Can you figure out that why the two, in my opinion similar queries both return different result? Snippet 1 doesn't return anything where Snippet 2 returns correct database entries. Both of the queries seem similar in the log file - except #1 does not have skip & limit lines.
Snippet 1
$dateDayAgo = new \DateTime('1 day ago');
$recentLogins = $this->get('user_activity_tracker')->findBy(array(
'targetUser' => $userAccount->getId(),
'code' => array('$in' => array('login.attempt','login.ok')),
'ts' => array('$gte', $dateDayAgo)
))->sort(['ts' => 1]);
Symfony's log entries from the Snippet 1:
[2012-08-13 09:14:33] doctrine.INFO: MongoDB query: { "find": true, "query": { "targetUser": ObjectId("4fa377e06803fa7303000002"), "code": { "$in": [ "login.attempt", "login.ok" ] }, "ts": [ "$gte", new Date("Sun, 12 Aug 2012 09:14:33 +0000") ] }, "fields": [ ], "db": "eventio_com", "collection": "ActivityEvent" } [] []
[2012-08-13 09:14:33] doctrine.INFO: MongoDB query: { "sort": true, "sortFields": { "ts": 1 }, "query": { "targetUser": ObjectId("4fa377e06803fa7303000002"), "code": { "$in": [ "login.attempt", "login.ok" ] }, "ts": [ "$gte", new Date("Sun, 12 Aug 2012 09:14:33 +0000") ] }, "fields": [ ] } [] []
Snippet 2
$recentLoginsQuery = $this->get('user_activity_tracker')->createQueryBuilder()
->field('targetUser')->equals($userAccount->getId())
->field('code')->in(array('login.attempt','login.ok'))
->field('ts')->gte($dateDayAgo)
->sort('ts','asc')
->getQuery();
$recentLogins = $recentLoginsQuery->execute();
Log entries for Snippet 2:
[2012-08-13 09:17:30] doctrine.INFO: MongoDB query: { "find": true, "query": { "targetUser": ObjectId("4fa377e06803fa7303000002"), "code": { "$in": [ "login.attempt", "login.ok" ] }, "ts": { "$gte": new Date("Sun, 12 Aug 2012 09:17:30 +0000") } }, "fields": [ ], "db": "eventio_com", "collection": "ActivityEvent" } [] []

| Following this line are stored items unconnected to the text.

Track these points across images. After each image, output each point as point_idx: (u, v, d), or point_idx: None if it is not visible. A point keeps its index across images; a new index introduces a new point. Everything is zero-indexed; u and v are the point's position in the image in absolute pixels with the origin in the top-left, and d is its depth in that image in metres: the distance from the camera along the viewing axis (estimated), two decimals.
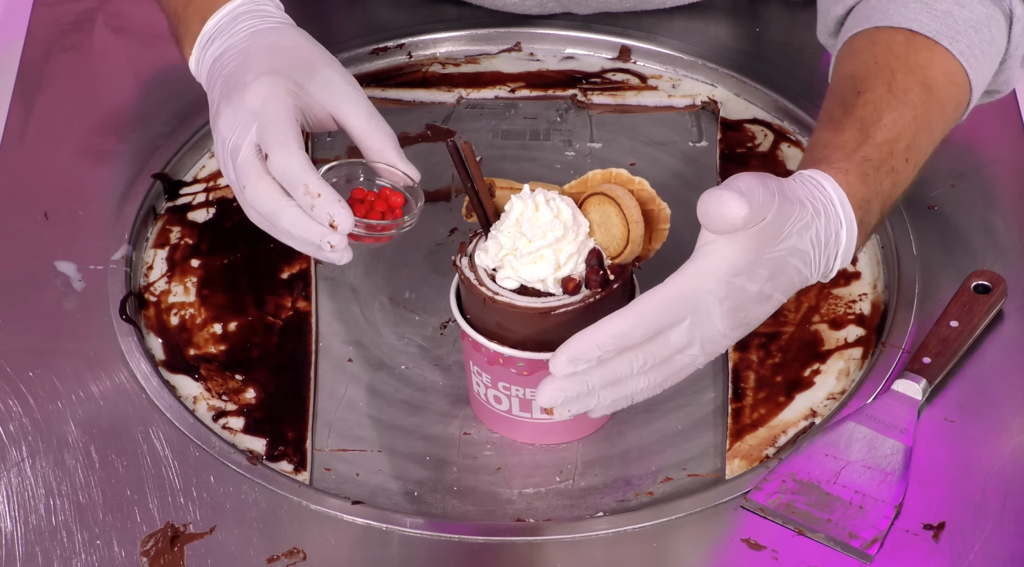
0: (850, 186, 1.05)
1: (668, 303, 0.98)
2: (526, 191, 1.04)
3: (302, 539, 1.04)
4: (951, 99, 1.13)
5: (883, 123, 1.08)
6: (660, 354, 0.99)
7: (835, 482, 1.06)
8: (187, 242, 1.25)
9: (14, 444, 1.10)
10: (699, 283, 0.98)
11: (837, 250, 1.04)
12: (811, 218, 1.02)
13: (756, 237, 0.99)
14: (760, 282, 1.00)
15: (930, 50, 1.13)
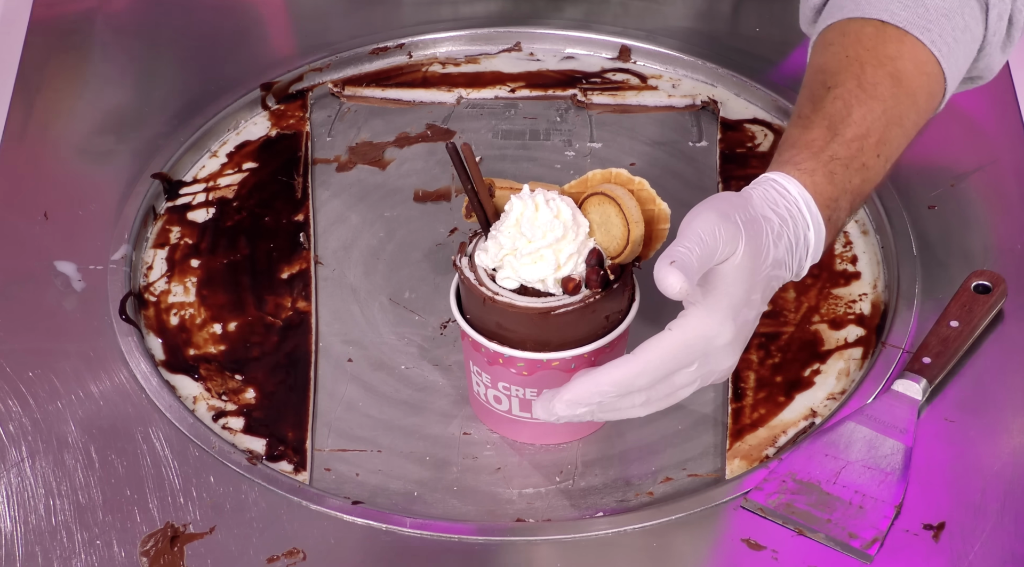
0: (815, 186, 1.05)
1: (675, 351, 0.99)
2: (526, 191, 1.04)
3: (302, 539, 1.04)
4: (922, 89, 1.12)
5: (852, 119, 1.08)
6: (663, 393, 1.01)
7: (835, 482, 1.06)
8: (187, 242, 1.25)
9: (14, 444, 1.10)
10: (706, 329, 0.99)
11: (807, 250, 1.05)
12: (780, 227, 1.02)
13: (747, 267, 1.00)
14: (757, 307, 1.02)
15: (900, 41, 1.12)
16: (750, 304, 1.01)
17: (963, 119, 1.29)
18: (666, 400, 1.02)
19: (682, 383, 1.01)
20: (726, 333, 1.00)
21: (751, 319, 1.02)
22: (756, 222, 1.01)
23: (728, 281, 0.99)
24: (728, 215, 0.99)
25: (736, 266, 0.99)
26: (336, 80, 1.40)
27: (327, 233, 1.27)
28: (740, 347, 1.02)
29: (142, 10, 1.46)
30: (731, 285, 0.99)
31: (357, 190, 1.31)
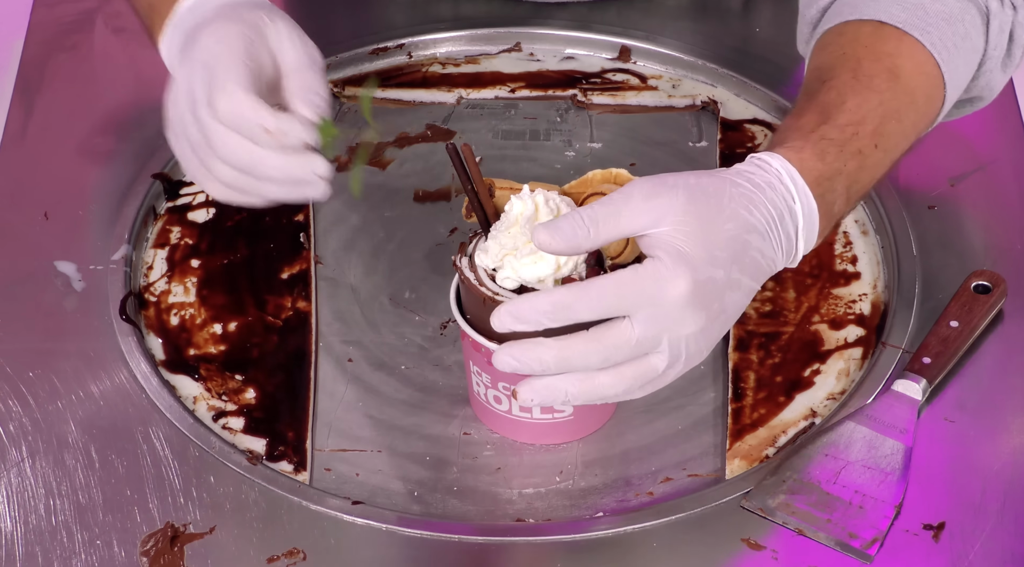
0: (803, 162, 1.02)
1: (619, 285, 0.96)
2: (526, 191, 1.04)
3: (302, 539, 1.04)
4: (921, 89, 1.11)
5: (846, 107, 1.06)
6: (619, 345, 0.96)
7: (835, 482, 1.06)
8: (187, 242, 1.25)
9: (14, 444, 1.10)
10: (655, 270, 0.96)
11: (796, 227, 1.01)
12: (751, 191, 0.99)
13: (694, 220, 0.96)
14: (724, 266, 0.97)
15: (898, 39, 1.11)
16: (712, 260, 0.96)
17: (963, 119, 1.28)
18: (633, 367, 0.97)
19: (638, 338, 0.95)
20: (679, 282, 0.95)
21: (719, 280, 0.97)
22: (714, 183, 0.99)
23: (673, 236, 0.96)
24: (662, 179, 0.98)
25: (678, 222, 0.96)
26: (336, 80, 1.40)
27: (327, 233, 1.27)
28: (708, 312, 0.97)
29: None
30: (677, 239, 0.96)
31: None
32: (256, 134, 1.01)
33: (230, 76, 1.01)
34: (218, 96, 1.01)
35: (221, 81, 1.01)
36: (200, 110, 1.02)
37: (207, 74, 1.02)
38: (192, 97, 1.03)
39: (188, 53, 1.05)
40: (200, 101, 1.02)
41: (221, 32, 1.04)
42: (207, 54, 1.03)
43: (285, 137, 1.01)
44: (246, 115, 1.01)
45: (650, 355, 0.97)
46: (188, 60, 1.04)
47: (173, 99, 1.05)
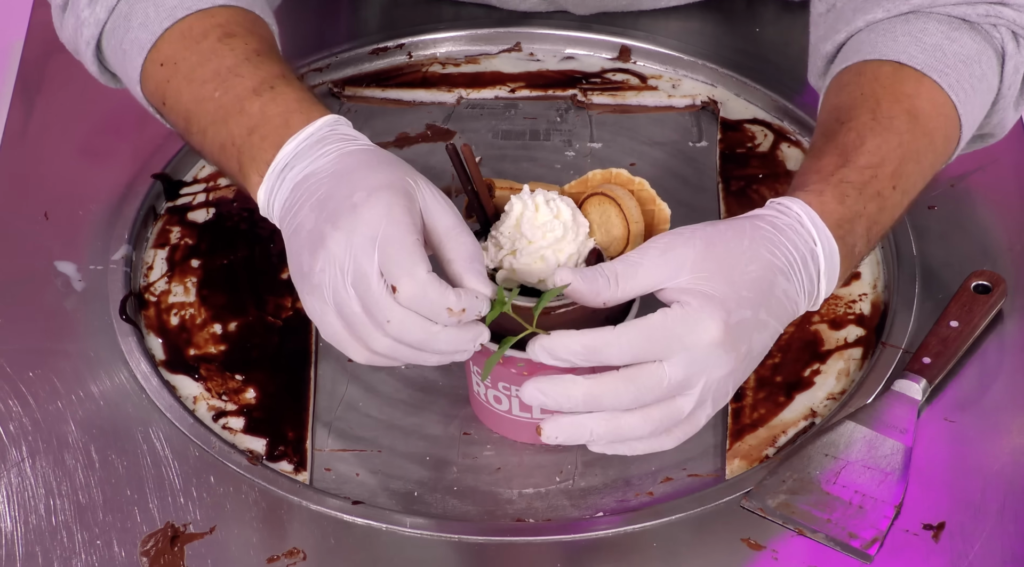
0: (823, 205, 1.02)
1: (651, 330, 0.96)
2: (526, 191, 1.04)
3: (302, 539, 1.04)
4: (939, 130, 1.11)
5: (866, 148, 1.06)
6: (651, 386, 0.97)
7: (835, 482, 1.06)
8: (187, 242, 1.25)
9: (14, 444, 1.10)
10: (686, 314, 0.97)
11: (818, 269, 1.02)
12: (773, 233, 1.00)
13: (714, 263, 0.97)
14: (752, 307, 0.98)
15: (918, 81, 1.11)
16: (741, 301, 0.98)
17: None
18: (663, 410, 0.98)
19: (672, 381, 0.96)
20: (712, 325, 0.96)
21: (747, 320, 0.98)
22: (734, 228, 1.00)
23: (697, 281, 0.97)
24: (681, 232, 0.99)
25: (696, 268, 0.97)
26: (336, 80, 1.40)
27: None
28: (738, 354, 0.98)
29: None
30: (702, 282, 0.97)
31: None
32: (438, 314, 0.97)
33: (414, 259, 0.97)
34: (404, 280, 0.96)
35: (406, 265, 0.96)
36: (371, 288, 0.97)
37: (381, 253, 0.97)
38: (358, 272, 0.97)
39: (344, 222, 0.98)
40: (371, 278, 0.97)
41: (384, 203, 0.98)
42: (373, 228, 0.97)
43: (466, 316, 0.98)
44: (431, 298, 0.96)
45: (677, 397, 0.98)
46: (346, 231, 0.97)
47: (321, 267, 0.98)
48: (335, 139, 1.04)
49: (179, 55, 1.12)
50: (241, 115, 1.07)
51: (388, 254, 0.96)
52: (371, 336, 0.98)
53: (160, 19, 1.13)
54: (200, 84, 1.10)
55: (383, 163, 1.02)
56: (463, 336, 0.98)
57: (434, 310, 0.97)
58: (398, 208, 0.98)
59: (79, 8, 1.17)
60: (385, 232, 0.97)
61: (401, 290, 0.96)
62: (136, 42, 1.14)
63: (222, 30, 1.12)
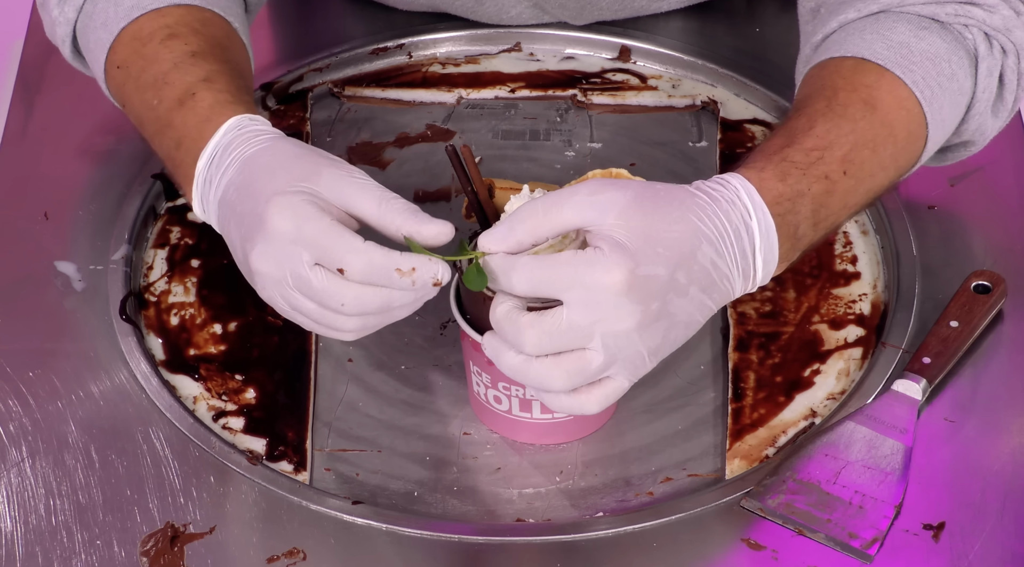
0: (762, 181, 1.02)
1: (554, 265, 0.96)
2: (526, 191, 1.04)
3: (302, 539, 1.04)
4: (900, 123, 1.10)
5: (814, 132, 1.06)
6: (550, 330, 0.96)
7: (835, 482, 1.06)
8: (187, 242, 1.25)
9: (14, 444, 1.10)
10: (591, 253, 0.96)
11: (753, 244, 1.01)
12: (706, 202, 0.99)
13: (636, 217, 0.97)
14: (666, 265, 0.97)
15: (878, 74, 1.10)
16: (654, 257, 0.96)
17: None
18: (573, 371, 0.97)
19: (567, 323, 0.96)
20: (613, 270, 0.95)
21: (659, 277, 0.96)
22: (667, 190, 0.99)
23: (614, 229, 0.96)
24: (611, 181, 0.99)
25: (619, 216, 0.96)
26: (336, 80, 1.40)
27: None
28: (644, 310, 0.96)
29: None
30: (618, 231, 0.96)
31: None
32: (391, 277, 0.99)
33: (344, 237, 0.99)
34: (347, 258, 0.98)
35: (340, 244, 0.98)
36: (313, 285, 0.99)
37: (313, 249, 0.99)
38: (295, 276, 1.00)
39: (258, 238, 1.00)
40: (308, 278, 0.99)
41: (285, 206, 1.00)
42: (285, 234, 0.99)
43: (419, 276, 0.99)
44: (377, 262, 0.98)
45: (586, 349, 0.97)
46: (263, 245, 1.00)
47: (261, 285, 1.02)
48: (240, 143, 1.06)
49: (130, 59, 1.15)
50: (170, 128, 1.10)
51: (318, 245, 0.99)
52: (337, 321, 1.01)
53: (118, 19, 1.16)
54: (144, 91, 1.13)
55: (280, 165, 1.03)
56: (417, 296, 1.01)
57: (384, 273, 0.99)
58: (299, 205, 1.00)
59: (50, 8, 1.21)
60: (301, 231, 0.99)
61: (349, 268, 0.99)
62: (99, 42, 1.17)
63: (167, 31, 1.14)
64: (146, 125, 1.14)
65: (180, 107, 1.10)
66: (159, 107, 1.11)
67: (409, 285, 0.99)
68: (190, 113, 1.09)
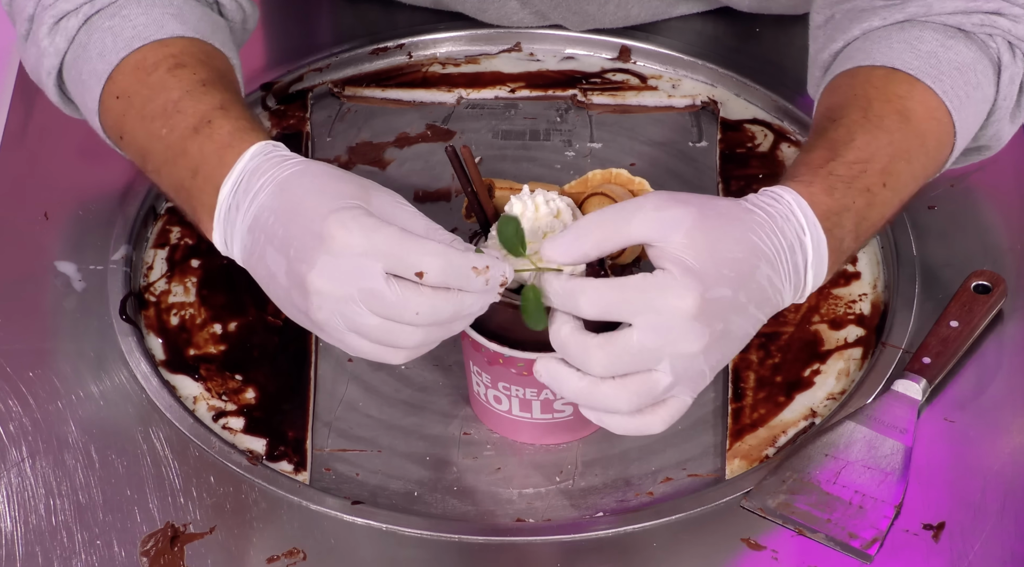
0: (812, 196, 1.02)
1: (624, 288, 0.96)
2: (526, 192, 1.04)
3: (302, 539, 1.04)
4: (931, 134, 1.11)
5: (855, 144, 1.06)
6: (620, 352, 0.96)
7: (835, 482, 1.06)
8: (187, 242, 1.25)
9: (14, 444, 1.10)
10: (662, 277, 0.96)
11: (806, 259, 1.01)
12: (764, 219, 1.00)
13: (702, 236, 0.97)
14: (731, 286, 0.97)
15: (910, 85, 1.11)
16: (720, 279, 0.97)
17: None
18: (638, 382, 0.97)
19: (636, 344, 0.95)
20: (684, 294, 0.95)
21: (726, 300, 0.97)
22: (730, 208, 0.99)
23: (682, 250, 0.96)
24: (676, 196, 0.99)
25: (687, 236, 0.96)
26: (336, 80, 1.40)
27: None
28: (712, 331, 0.97)
29: None
30: (686, 252, 0.96)
31: None
32: (466, 278, 0.97)
33: (416, 240, 0.96)
34: (425, 260, 0.96)
35: (415, 248, 0.96)
36: (387, 298, 0.96)
37: (384, 259, 0.96)
38: (365, 293, 0.96)
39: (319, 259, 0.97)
40: (382, 291, 0.96)
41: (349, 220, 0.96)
42: (352, 248, 0.96)
43: (492, 274, 0.98)
44: (456, 261, 0.96)
45: (653, 371, 0.97)
46: (338, 257, 0.96)
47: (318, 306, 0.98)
48: (269, 167, 1.02)
49: (132, 88, 1.12)
50: (184, 156, 1.07)
51: (392, 253, 0.96)
52: (400, 337, 0.98)
53: (117, 49, 1.13)
54: (151, 121, 1.10)
55: (328, 185, 1.00)
56: (486, 298, 0.99)
57: (462, 274, 0.96)
58: (364, 217, 0.97)
59: (39, 38, 1.16)
60: (371, 242, 0.96)
61: (428, 270, 0.96)
62: (94, 73, 1.14)
63: (173, 60, 1.11)
64: (152, 156, 1.10)
65: (196, 135, 1.06)
66: (169, 136, 1.08)
67: (483, 284, 0.97)
68: (207, 140, 1.06)
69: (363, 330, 0.98)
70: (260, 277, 1.03)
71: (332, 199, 0.98)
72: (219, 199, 1.04)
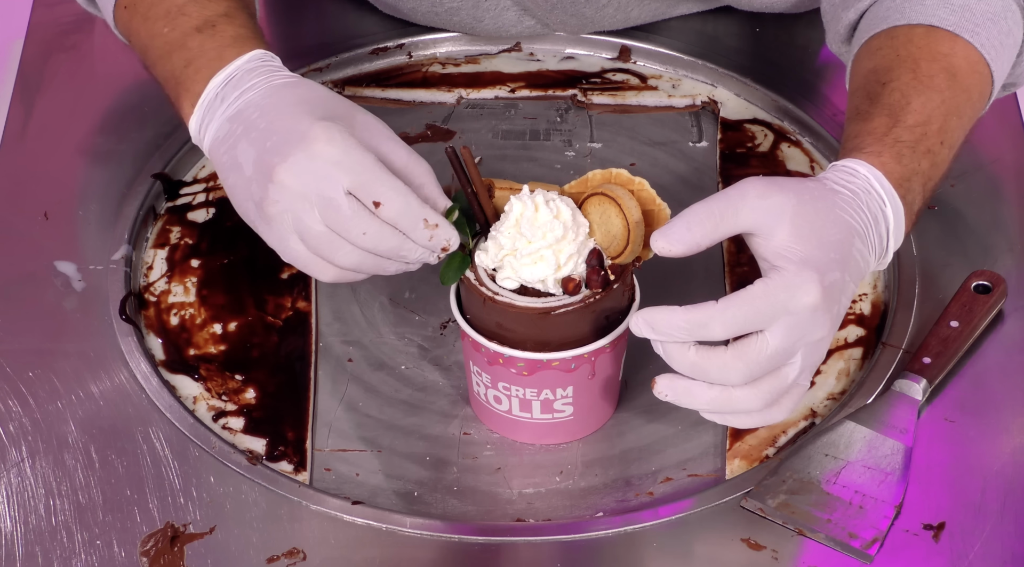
0: (884, 165, 1.06)
1: (753, 300, 0.98)
2: (525, 192, 1.04)
3: (302, 539, 1.04)
4: (975, 87, 1.14)
5: (912, 107, 1.09)
6: (758, 360, 0.98)
7: (835, 482, 1.06)
8: (187, 242, 1.26)
9: (14, 444, 1.10)
10: (786, 280, 0.98)
11: (887, 228, 1.05)
12: (852, 199, 1.03)
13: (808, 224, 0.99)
14: (840, 268, 1.00)
15: (952, 41, 1.14)
16: (830, 263, 0.99)
17: None
18: (771, 384, 0.99)
19: (775, 350, 0.97)
20: (811, 288, 0.98)
21: (837, 282, 0.99)
22: (820, 189, 1.02)
23: (793, 240, 0.99)
24: (774, 180, 1.00)
25: (793, 224, 0.99)
26: (336, 80, 1.40)
27: None
28: (831, 315, 0.99)
29: None
30: (797, 243, 0.99)
31: None
32: (416, 227, 1.03)
33: (391, 177, 1.03)
34: (390, 195, 1.02)
35: (387, 181, 1.02)
36: (342, 208, 1.01)
37: (353, 176, 1.01)
38: (323, 197, 1.02)
39: (295, 153, 1.03)
40: (339, 201, 1.01)
41: (336, 132, 1.03)
42: (330, 156, 1.02)
43: (437, 234, 1.03)
44: (414, 210, 1.03)
45: (782, 367, 0.99)
46: (300, 161, 1.02)
47: (274, 198, 1.03)
48: (264, 72, 1.09)
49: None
50: (182, 50, 1.13)
51: (361, 176, 1.02)
52: (338, 252, 1.03)
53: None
54: (153, 21, 1.16)
55: (317, 98, 1.07)
56: (424, 249, 1.04)
57: (414, 221, 1.02)
58: (347, 135, 1.03)
59: None
60: (347, 157, 1.02)
61: (387, 204, 1.02)
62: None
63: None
64: (150, 51, 1.16)
65: (198, 33, 1.12)
66: (170, 34, 1.14)
67: (426, 239, 1.03)
68: (209, 39, 1.12)
69: (307, 235, 1.03)
70: (221, 165, 1.08)
71: (318, 111, 1.05)
72: (207, 88, 1.10)
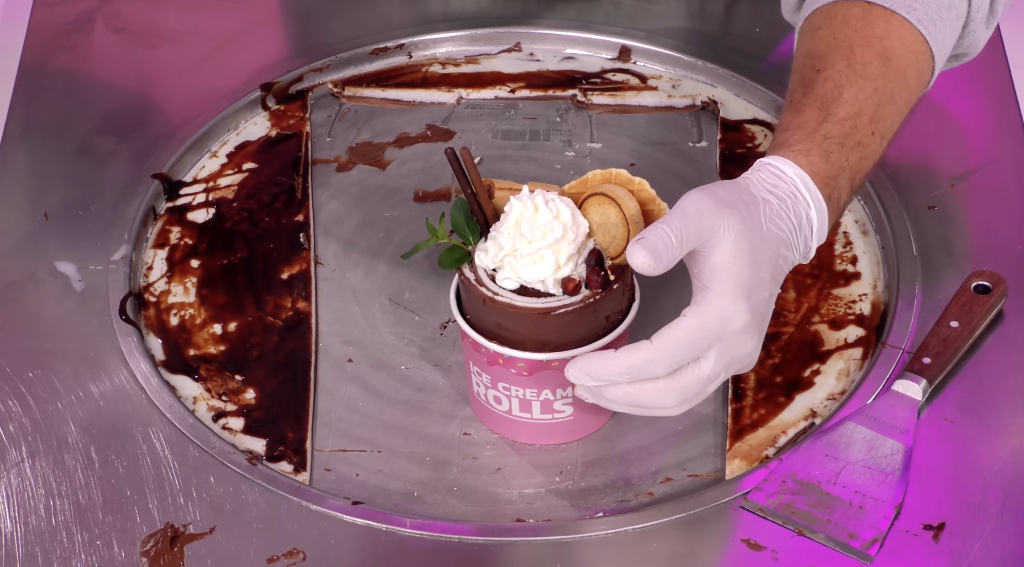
0: (811, 165, 1.05)
1: (690, 336, 0.99)
2: (525, 192, 1.04)
3: (302, 539, 1.04)
4: (912, 68, 1.13)
5: (844, 99, 1.09)
6: (690, 384, 1.00)
7: (835, 482, 1.06)
8: (187, 242, 1.26)
9: (14, 444, 1.10)
10: (719, 311, 0.99)
11: (811, 229, 1.05)
12: (779, 207, 1.03)
13: (745, 247, 1.00)
14: (768, 287, 1.02)
15: (887, 20, 1.13)
16: (759, 283, 1.01)
17: (963, 119, 1.28)
18: (697, 396, 1.02)
19: (707, 374, 1.00)
20: (740, 314, 0.99)
21: (764, 299, 1.02)
22: (753, 202, 1.02)
23: (730, 262, 0.99)
24: (718, 195, 1.00)
25: (734, 244, 0.99)
26: (336, 80, 1.40)
27: (327, 233, 1.27)
28: (759, 330, 1.02)
29: (142, 10, 1.45)
30: (734, 265, 0.99)
31: (357, 190, 1.31)
32: None
33: None
34: None
35: None
36: None
37: None
38: None
39: None
40: None
41: None
42: None
43: None
44: None
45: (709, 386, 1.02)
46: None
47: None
48: None
49: None
50: None
51: None
52: None
53: None
54: None
55: None
56: None
57: None
58: None
59: None
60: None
61: None
62: None
63: None
64: None
65: None
66: None
67: None
68: None
69: None
70: None
71: None
72: None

[2012-08-13 09:17:30] doctrine.INFO: MongoDB query: { "limit": true, "limitNum": null, "query": { "targetUser": ObjectId("4fa377e06803fa7303000002"), "code": { "$in": [ "login.attempt", "login.ok" ] }, "ts": { "$gte": new Date("Sun, 12 Aug 2012 09:17:30 +0000") } }, "fields": [ ] } [] []
[2012-08-13 09:17:30] doctrine.INFO: MongoDB query: { "skip": true, "skipNum": null, "query": { "targetUser": ObjectId("4fa377e06803fa7303000002"), "code": { "$in": [ "login.attempt", "login.ok" ] }, "ts": { "$gte": new Date("Sun, 12 Aug 2012 09:17:30 +0000") } }, "fields": [ ] } [] []
[2012-08-13 09:17:30] doctrine.INFO: MongoDB query: { "sort": true, "sortFields": { "ts": 1 }, "query": { "targetUser": ObjectId("4fa377e06803fa7303000002"), "code": { "$in": [ "login.attempt", "login.ok" ] }, "ts": { "$gte": new Date("Sun, 12 Aug 2012 09:17:30 +0000") } }, "fields": [ ] } [] []
My 'user_activity_tracker' service works just as a proxy to the underlying Doctrine repository / document manager. Both snippets get a LoggableCursor back after query.
The extra log output with the query builder method is due to Query::prepareCursor(), which always sets additional cursor options. The repository findBy() method, which utilizes DocumentPersister::loadAll(), only sets options if a non-null value is provided. That explains the difference in log output, but is unrelated to a difference of result sets.
The logged query for each example are identical, apart from a small drift in the ts criteria. If the count() values of both cursors differ, and the results are different after unwrapping the cursor with iterator_to_array(), I would suggest attempting to reproduce this in a failing test case and submit a pull request against the mongodb-odm repository.